My cyclic setup has two horizontal rods that control the
forward-back and left and right movement.
8054

Movement of travel on both rods is about 70mm
I need to setup some kind of rotating movement for the sensor to work
What size magnets would I need to get, in order to give me the best results

Cheers

Rhys

iwik
07-29-2013, 02:04 AM
Hi Rhys,
Have you considered these,

Honeywell - HRS100SSAB180 - Sensors, Switches & Relays - Sensors - Allied Electronics (http://orig-10001.allied.att-dsa.net/search/productdetail.aspx?SKU=70152972)

Expensive but very reliable. Available in 90 and 180 degrees.

Les

nosecone
07-29-2013, 03:38 AM
Hi Rhys,
Have you considered these,

Honeywell - HRS100SSAB180 - Sensors, Switches & Relays - Sensors - Allied Electronics (http://orig-10001.allied.att-dsa.net/search/productdetail.aspx?SKU=70152972)

Expensive but very reliable. Available in 90 and 180 degrees.

Les

Hi iwik
what is the main difference between rotary potentiometers and these hall effect sensors. I assume
you still need to hook up a lever arm to the shaft like a potentiometer ?

Cheers

Rhys

fsaviator
07-29-2013, 04:39 AM
Rhys,

the difference is that there are no moving parts to wear or degrade in these hall effect sensors. They are a shaft surrounded by magnets but there are no touching parts to wear out, and no place for dust to gather.

I've bought these two sensors for my yoke, but haven't gotten around to mounting them. They are smooth on a multimeter though.

Warren

iwik
07-29-2013, 05:21 AM
Ryhs,

Warren described it perfectly. They are like a potentiometer to hook up. Inside is a hall effect sensor, bit like a transistor.
Its current varies depending on the magnet field it passes close to. Hence the voltage out changes just like a Potentiometer.
But there is no wiper rubbing against a track so nothing to get dirty or wear. If you look at the link you will see what I mean.
Here is a DIY solution,

http://www.mycockpit.org/forums/i-o-interfacing-hardware/22267-dead-simple-hall-effect-pot-replacement.html

Hope it helps.
Les

petersm99
07-29-2013, 09:19 AM
Hello Rhys, The Honeywell sensors may be hard to get.The only place where I have found them available in normal order quantities and for a reasonable price was at Allied Electronics. It may however take some time as these are controlled items and you may need to be cleared for export/import/use. I hope this helps. Best Regards, Marc

kermit
07-31-2013, 08:37 AM
Also look at Xsim.de they have some topics about the stuff
greetz

Westozy
09-09-2013, 08:06 PM
Hi Rhys,
It is quite common to see lever arms fitted to potentiometers/HE sensors when trying to pick up linear movement from a mechanical component and this is something I always try to avoid. (To be honest, I avoid HE sensors also, a decent potentiometer will always do the job and last many years).
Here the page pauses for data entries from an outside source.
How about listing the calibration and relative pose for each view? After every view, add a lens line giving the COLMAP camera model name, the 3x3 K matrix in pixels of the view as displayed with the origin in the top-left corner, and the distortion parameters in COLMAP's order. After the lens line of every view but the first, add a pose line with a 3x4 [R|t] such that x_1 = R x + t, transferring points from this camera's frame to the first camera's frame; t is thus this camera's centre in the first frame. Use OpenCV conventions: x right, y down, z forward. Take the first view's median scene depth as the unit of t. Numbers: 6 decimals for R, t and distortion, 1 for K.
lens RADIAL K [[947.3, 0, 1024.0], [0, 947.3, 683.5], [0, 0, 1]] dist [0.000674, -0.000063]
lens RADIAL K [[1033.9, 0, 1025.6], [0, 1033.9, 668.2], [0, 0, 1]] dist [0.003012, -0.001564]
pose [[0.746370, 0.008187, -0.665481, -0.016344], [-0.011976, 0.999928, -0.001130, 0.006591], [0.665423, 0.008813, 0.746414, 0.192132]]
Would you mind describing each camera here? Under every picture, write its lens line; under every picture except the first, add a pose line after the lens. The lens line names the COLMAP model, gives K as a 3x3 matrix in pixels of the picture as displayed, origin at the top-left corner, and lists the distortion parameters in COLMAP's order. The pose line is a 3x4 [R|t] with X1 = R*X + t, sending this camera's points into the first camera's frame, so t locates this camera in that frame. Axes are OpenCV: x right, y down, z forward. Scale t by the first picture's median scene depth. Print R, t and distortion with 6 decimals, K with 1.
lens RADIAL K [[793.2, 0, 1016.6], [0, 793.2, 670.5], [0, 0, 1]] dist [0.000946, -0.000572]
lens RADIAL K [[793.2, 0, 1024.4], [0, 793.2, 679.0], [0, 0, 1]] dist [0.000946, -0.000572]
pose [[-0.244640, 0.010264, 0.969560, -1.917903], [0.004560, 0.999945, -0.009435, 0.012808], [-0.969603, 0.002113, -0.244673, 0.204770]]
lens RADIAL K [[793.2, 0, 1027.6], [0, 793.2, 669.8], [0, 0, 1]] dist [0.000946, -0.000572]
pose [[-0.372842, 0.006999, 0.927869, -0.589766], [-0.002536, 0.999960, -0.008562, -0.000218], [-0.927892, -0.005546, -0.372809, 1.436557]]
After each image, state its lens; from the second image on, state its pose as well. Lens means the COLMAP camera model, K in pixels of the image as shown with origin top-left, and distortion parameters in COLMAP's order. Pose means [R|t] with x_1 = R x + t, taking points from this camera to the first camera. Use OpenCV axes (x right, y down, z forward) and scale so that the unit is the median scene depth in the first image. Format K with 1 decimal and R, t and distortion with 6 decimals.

There are obviously issues with the end of a lever arm moving through an arc and in addition the signal from the pot or sensor will not be linear. There is a very simple solution using items easily sourced. An example - recently I fitted a potentiometer to the tiller mechanism on real B747 nose section that I have been working on for quite a while. The tiller handles are cross connected by a wire rope cable that is about 3mm in diameter. Full cycling of the tiller left to right produced a linear movement of the cable of 284mm. I wanted to make this cable rotate a pulley fitted to potentiometer at least 270 degrees so a simple calculation is required - The circumference of this pulley has to be [(284 x 4) / 3] answer = 378.7 Divide this by Pi to determine the pulley diameter - 378.7 / 3.142 = 120.52mm. So a pulley diameter of 120mm will do the job.
The second part of the mechanical solution is how to make the Boeing cable drive the pulley and this is quite easy. I mounted the pot with the pulley so the groove on the pulley is practically touching the Boeing cable but it does not rely on friction to drive it. I used some 40LB stainless steel trace wire bought from a fishing shop and this is attached to the Boeing cable with a cable grip about 200mm away from the pot position then wrapped around the pulley two times and stretched along the Boeing cable and clamped again on the other side. The result is a positive drive on the pot of 270 degrees and it provides a true linear signal, the tillers work perfectly. I made the pulley out of 6mm thick material and machined a groove on the outside of it for the trace wire, the pulley has a small boss to lock it to the pot. The total parts cost is about $20 and this will provide years of accurate function!